Oregon Poison Center at OHSU warns against dangerous COVID-19 remedies circulating on social media

Handwashing
Handwashing
closeup of person's hands as they are washing with good technique
"The most effective way to prevent COVID-19 is to practice washing hands frequently, practice social distancing, and stay home,” says Robert Hendrickson, M.D., medical director of the Oregon Poison Center. (Getty Images)

The Oregon Poison Center at Oregon Health & Science University has an important warning for the public: There are no supplements, medications or remedies that are known to be effective in treating or preventing COVID-19, the disease caused by the novel coronavirus.  Unfortunately, many of the remedies that are being circulated among social media users may be very harmful. Several Americans have developed severe toxicity from chloroquine obtained through non-medical sources.

While hydroxychloroquine and chloroquine are being studied in the United States and worldwide, they must be administered under a physician’s supervision to avoid toxicity and even death. Other remedies, including ingesting bleach, ingesting hydrogen peroxide, or using supplements in excess, including colloidal silver or vitamin D, may be dangerous and have long-term health effects.

Robert Hendrickson, M.D.
Robert Hendrickson, M.D.

“We understand the public is concerned given the unfolding situation, but it is critical that people do not self-medicate. The most effective way to prevent COVID-19 is to practice washing hands frequently, practice social distancing, and stay home,” says Robert Hendrickson, M.D., medical director of the Oregon Poison Center and professor of emergency medicine in the OHSU School of Medicine. These strategies are in alignment with the recommendations from our partners at the Centers for Disease Control and Prevention and Oregon Health Authority.

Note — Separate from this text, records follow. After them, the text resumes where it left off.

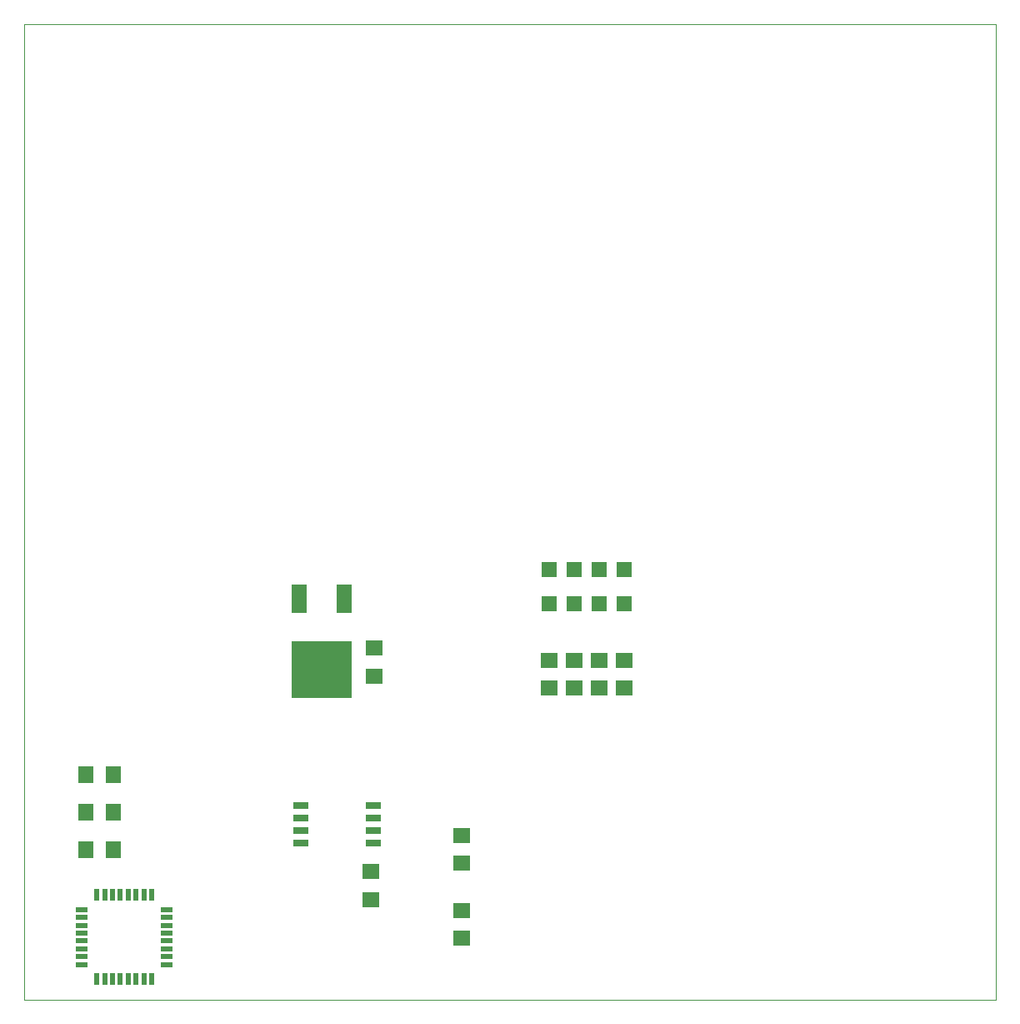
<source format=gtp>
G75*
%MOIN*%
%OFA0B0*%
%FSLAX24Y24*%
%IPPOS*%
%LPD*%
%AMOC8*
5,1,8,0,0,1.08239X$1,22.5*
%
%ADD10C,0.0000*%
%ADD11R,0.0500X0.0220*%
%ADD12R,0.0220X0.0500*%
%ADD13R,0.0630X0.0250*%
%ADD14R,0.0709X0.0630*%
%ADD15R,0.0591X0.0591*%
%ADD16R,0.0630X0.0709*%
%ADD17R,0.0630X0.1181*%
%ADD18R,0.2441X0.2283*%
%ADD19R,0.0710X0.0630*%
D10*
X000535Y000450D02*
X000535Y039446D01*
X039405Y039446D01*
X039405Y000450D01*
X000535Y000450D01*
D11*
X002845Y001848D03*
X002845Y002163D03*
X002845Y002478D03*
X002845Y002793D03*
X002845Y003107D03*
X002845Y003422D03*
X002845Y003737D03*
X002845Y004052D03*
X006225Y004052D03*
X006225Y003737D03*
X006225Y003422D03*
X006225Y003107D03*
X006225Y002793D03*
X006225Y002478D03*
X006225Y002163D03*
X006225Y001848D03*
D12*
X005637Y001260D03*
X005322Y001260D03*
X005008Y001260D03*
X004693Y001260D03*
X004378Y001260D03*
X004063Y001260D03*
X003748Y001260D03*
X003433Y001260D03*
X003433Y004640D03*
X003748Y004640D03*
X004063Y004640D03*
X004378Y004640D03*
X004693Y004640D03*
X005008Y004640D03*
X005322Y004640D03*
X005637Y004640D03*
D13*
X011585Y006700D03*
X011585Y007200D03*
X011585Y007700D03*
X011585Y008200D03*
X014485Y008200D03*
X014485Y007700D03*
X014485Y007200D03*
X014485Y006700D03*
D14*
X018035Y007001D03*
X018035Y005899D03*
X018035Y004001D03*
X018035Y002899D03*
X021535Y012899D03*
X022535Y012899D03*
X023535Y012899D03*
X024535Y012899D03*
X024535Y014001D03*
X023535Y014001D03*
X022535Y014001D03*
X021535Y014001D03*
D15*
X021535Y016261D03*
X022535Y016261D03*
X023535Y016261D03*
X024535Y016261D03*
X024535Y017639D03*
X023535Y017639D03*
X022535Y017639D03*
X021535Y017639D03*
D16*
X004086Y009450D03*
X002984Y009450D03*
X002984Y007950D03*
X004086Y007950D03*
X004086Y006450D03*
X002984Y006450D03*
D17*
X011535Y016477D03*
X013335Y016477D03*
D18*
X012435Y013650D03*
D19*
X014535Y013390D03*
X014535Y014510D03*
X014385Y005560D03*
X014385Y004440D03*
M02*

</source>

Oregonians with COVID-19 symptoms should contact their health care provider for treatment recommendations. Call ahead or use telemedicine options to prevent exposing others prior to visiting a health care facility.  

For more information about how to stay healthy and slow the spread of COVID-19, visit healthoregon.org/coronavirus or call 211.

If you or a loved one is experiencing a poison emergency call the Oregon Poison Center at 1-800-222-1222. A trained health care provider is available 24 hours a day, 7 days a week. The call is free and confidential. Poison prevention education and other poison safety resources are available at oregonpoison.org.

Accredited by the American Association of Poison Control Centers, the Oregon Poison Center is a designated regional poison control center for Oregon, Alaska and Guam.